**Work request:**
Print all entries precisely as they are written.
START Data records
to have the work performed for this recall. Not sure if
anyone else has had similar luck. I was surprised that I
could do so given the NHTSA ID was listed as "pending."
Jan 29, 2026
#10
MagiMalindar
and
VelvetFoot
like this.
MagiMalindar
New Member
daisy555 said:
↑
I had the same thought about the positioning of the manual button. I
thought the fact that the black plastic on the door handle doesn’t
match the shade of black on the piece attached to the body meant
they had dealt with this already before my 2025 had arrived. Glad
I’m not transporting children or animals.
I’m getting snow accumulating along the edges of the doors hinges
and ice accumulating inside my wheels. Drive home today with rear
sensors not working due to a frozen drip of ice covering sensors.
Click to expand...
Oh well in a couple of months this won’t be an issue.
END Data records
**Reply:**
to have the work performed for this recall. Not sure if
anyone else has had similar luck. I was surprised that I
could do so given the NHTSA ID was listed as "pending."
Jan 29, 2026
#10
MagiMalindar
and
VelvetFoot
like this.
MagiMalindar
New Member
daisy555 said:
↑
I had the same thought about the positioning of the manual button. I
thought the fact that the black plastic on the door handle doesn’t
match the shade of black on the piece attached to the body meant
they had dealt with this already before my 2025 had arrived. Glad
I’m not transporting children or animals.
I’m getting snow accumulating along the edges of the doors hinges
and ice accumulating inside my wheels. Drive home today with rear
sensors not working due to a frozen drip of ice covering sensors.
Click to expand...
Oh well in a couple of months this won’t be an issue.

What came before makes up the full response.